Spinning is two-level: (1) an idle M with an associated P spins looking for new G’s, (2) an M w/o an associated P spins waiting for available P’s. There are at most GOMAXPROCS spinning M’s (both (1) and (2)). Idle M’s of type (1) do not block while there are idle M’s of type (2).

When a new G is spawned, or M enters syscall, or M transitions from idle to busy, it ensures that there is at least 1 spinning M (or all P’s are busy). This ensures that there are no runnable G’s that can be otherwise running; and avoids excessive M blocking/unblocking at the same time.

Spinning is mostly passive (yield to OS, sched_yield()), but may include a little bit of active spinning (loop burnging CPU) (requires investigation and tuning).

Termination/Deadlock Detection

Termination/deadlock detection is more problematic in a distributed system. The general idea is to do the checks only when all P’s are idle (global atomic counter of idle P’s), this allows to do more expensive checks that involve aggregation of per-P state.

No details yet.

LockOSThread

This functionality is not performance-critical.

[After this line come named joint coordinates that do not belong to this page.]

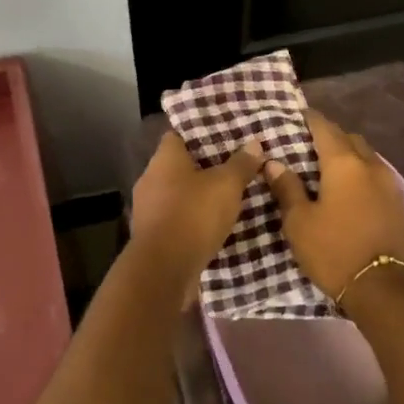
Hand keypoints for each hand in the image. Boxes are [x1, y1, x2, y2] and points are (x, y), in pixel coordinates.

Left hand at [129, 133, 264, 299]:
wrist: (164, 269)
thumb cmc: (194, 215)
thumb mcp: (226, 185)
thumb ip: (241, 164)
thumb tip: (254, 143)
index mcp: (164, 159)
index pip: (178, 135)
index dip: (200, 134)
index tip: (224, 137)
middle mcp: (150, 179)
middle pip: (179, 165)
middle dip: (204, 167)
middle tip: (234, 167)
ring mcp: (148, 209)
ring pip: (178, 193)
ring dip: (199, 196)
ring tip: (228, 196)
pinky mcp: (153, 235)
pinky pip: (177, 218)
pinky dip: (193, 219)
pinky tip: (214, 224)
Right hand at [264, 111, 403, 303]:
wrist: (385, 288)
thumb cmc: (334, 251)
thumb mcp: (299, 222)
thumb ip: (287, 189)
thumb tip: (274, 163)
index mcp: (343, 164)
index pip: (325, 128)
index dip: (310, 118)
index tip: (297, 114)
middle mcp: (370, 165)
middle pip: (349, 139)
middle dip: (331, 136)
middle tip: (309, 143)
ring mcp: (390, 184)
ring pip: (367, 157)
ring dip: (349, 155)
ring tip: (328, 166)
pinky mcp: (399, 204)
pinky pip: (376, 176)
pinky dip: (361, 173)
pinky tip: (350, 189)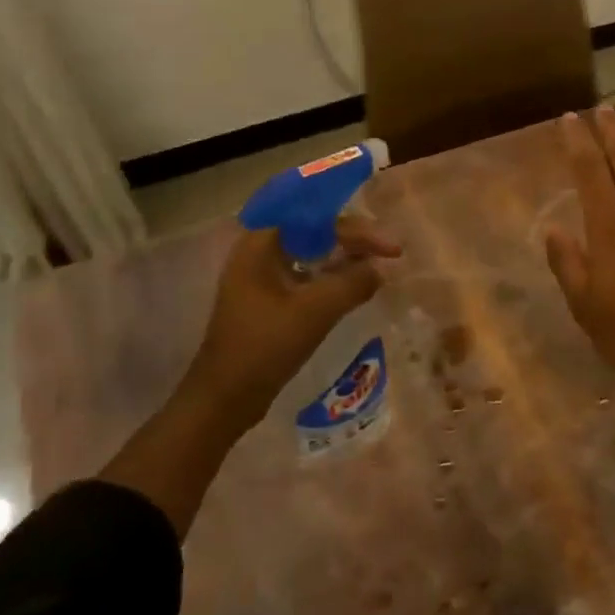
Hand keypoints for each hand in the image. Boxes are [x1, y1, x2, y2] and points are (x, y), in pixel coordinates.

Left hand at [181, 219, 401, 414]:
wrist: (225, 397)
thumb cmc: (265, 346)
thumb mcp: (316, 311)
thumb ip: (353, 282)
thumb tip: (380, 270)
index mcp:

  1. Locked G become non-runnable (Gwaiting). M instantly returns P to idle list, wakes up another M and blocks.
  2. Locked G becomes runnable (and reaches head of the runq). Current M hands off own P and locked G to the M associated with the locked G, and unblocks it. Current M becomes idle.

Idle G

This functionality is not performance-critical.

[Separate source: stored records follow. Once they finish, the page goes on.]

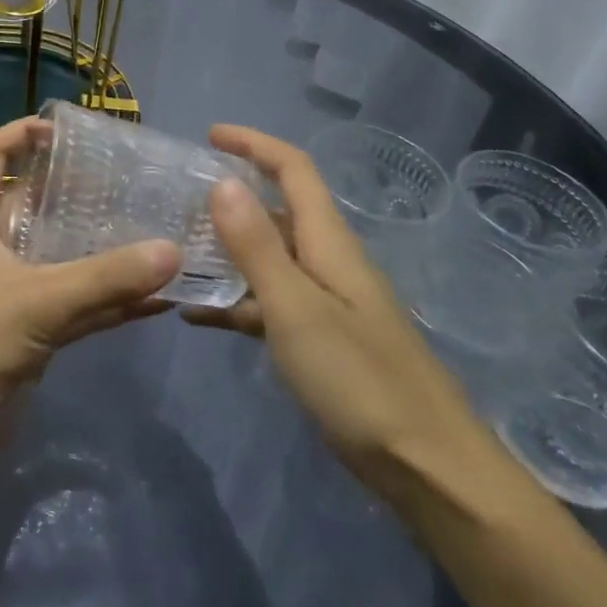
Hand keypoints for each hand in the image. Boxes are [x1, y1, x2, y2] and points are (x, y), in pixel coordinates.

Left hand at [0, 117, 180, 484]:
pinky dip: (108, 301)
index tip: (68, 131)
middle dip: (77, 191)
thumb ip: (105, 279)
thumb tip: (173, 250)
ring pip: (60, 257)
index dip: (22, 132)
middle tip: (131, 183)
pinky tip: (155, 298)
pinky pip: (74, 306)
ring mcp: (9, 292)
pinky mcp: (26, 335)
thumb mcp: (35, 302)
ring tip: (154, 230)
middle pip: (34, 203)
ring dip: (100, 248)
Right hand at [184, 125, 487, 497]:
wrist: (431, 470)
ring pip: (269, 258)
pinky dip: (234, 301)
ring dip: (227, 249)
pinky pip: (269, 305)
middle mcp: (328, 261)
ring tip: (176, 251)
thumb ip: (256, 246)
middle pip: (278, 209)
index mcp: (328, 241)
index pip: (293, 169)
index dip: (254, 144)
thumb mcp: (295, 308)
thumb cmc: (360, 380)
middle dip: (231, 195)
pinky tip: (195, 315)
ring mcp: (327, 303)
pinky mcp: (322, 341)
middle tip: (178, 198)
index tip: (210, 135)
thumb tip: (222, 182)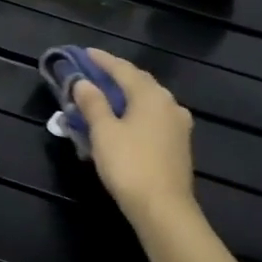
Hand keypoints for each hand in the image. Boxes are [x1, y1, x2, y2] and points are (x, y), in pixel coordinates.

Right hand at [71, 49, 197, 225]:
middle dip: (115, 76)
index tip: (85, 53)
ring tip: (106, 96)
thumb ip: (93, 103)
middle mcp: (169, 104)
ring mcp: (178, 125)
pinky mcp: (178, 144)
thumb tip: (82, 83)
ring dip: (126, 95)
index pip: (123, 69)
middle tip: (93, 73)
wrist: (163, 208)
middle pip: (139, 82)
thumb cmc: (129, 165)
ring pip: (148, 101)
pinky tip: (124, 120)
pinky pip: (153, 118)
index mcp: (151, 96)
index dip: (102, 60)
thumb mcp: (103, 132)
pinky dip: (135, 112)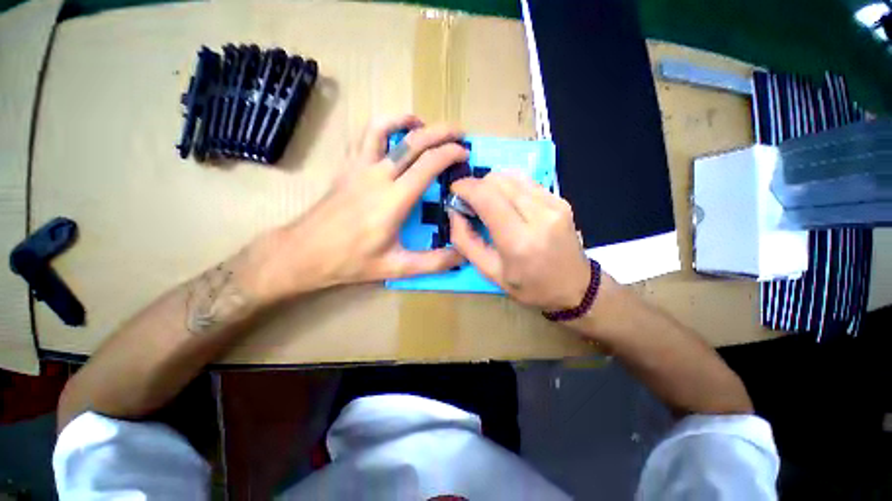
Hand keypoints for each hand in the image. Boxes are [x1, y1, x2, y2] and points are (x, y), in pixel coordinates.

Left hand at [242, 115, 467, 302]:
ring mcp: (358, 167)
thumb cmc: (351, 261)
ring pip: (384, 128)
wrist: (304, 253)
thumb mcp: (396, 267)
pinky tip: (392, 136)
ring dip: (408, 121)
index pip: (428, 164)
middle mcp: (377, 176)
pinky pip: (364, 137)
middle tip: (459, 133)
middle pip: (413, 141)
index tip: (465, 153)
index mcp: (394, 200)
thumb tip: (462, 257)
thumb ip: (433, 263)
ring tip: (424, 126)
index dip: (450, 153)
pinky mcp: (346, 167)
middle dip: (441, 132)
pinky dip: (383, 126)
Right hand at [448, 173, 590, 310]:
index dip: (466, 187)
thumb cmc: (529, 286)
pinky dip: (509, 187)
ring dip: (492, 184)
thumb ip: (465, 241)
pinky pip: (526, 181)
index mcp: (518, 241)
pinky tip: (507, 202)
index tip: (455, 191)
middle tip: (470, 202)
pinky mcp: (561, 199)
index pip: (487, 197)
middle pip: (498, 180)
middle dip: (477, 185)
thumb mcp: (490, 272)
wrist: (575, 287)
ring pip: (512, 175)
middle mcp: (539, 216)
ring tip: (487, 202)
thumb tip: (455, 212)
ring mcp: (554, 204)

There is a global queue of (or a single?) idle G. An M that looks for work checks the queue after several unsuccessful steal attempts.

Implementation Plan

The goal is to split the whole thing into minimal parts that can be independently reviewed and submitted.

  1. Introduce the P struct (empty for now); implement allp/idlep containers (idlep is mutex-protected for starters); associate a P with M running Go code. Global mutex and atomic state is still preserved.
  2. Move G freelist to P.
  3. Move mcache to P.
  4. Move stackalloc to P.
  5. Move ncgocall/gcstats to P.
  6. Decentralize run queue, implement work-stealing. Eliminate G hand off. Still under global mutex.
  7. Remove global mutex, implement distributed termination detection, LockOSThread.
  8. Implement spinning instead of prompt blocking/unblocking.

The plan may turn out to not work, there are a lot of unexplored details.

Potential Further Improvements

  1. Try out LIFO scheduling, this will improve locality. However, it still must provide some degree of fairness and gracefully handle yielding goroutines.
  2. Do not allocate G and stack until the goroutine first runs. For a newly created goroutine we need just callerpc, fn, narg, nret and args, that is, about 6 words. This will allow to create a lot of running-to-completion goroutines with significantly lower memory overhead.
  3. Better locality of G-to-P. Try to enqueue an unblocked G to a P on which it was last running.
  4. Better locality of P-to-M. Try to execute P on the same M it was last running.
  5. Throttling of M creation. The scheduler can be easily forced to create thousands of M’s per second until OS refuses to create more threads. M’s must be created promptly up to k*GOMAXPROCS, after that new M’s may added by a timer.

Random Notes

  • GOMAXPROCS won’t go away as a result of this work.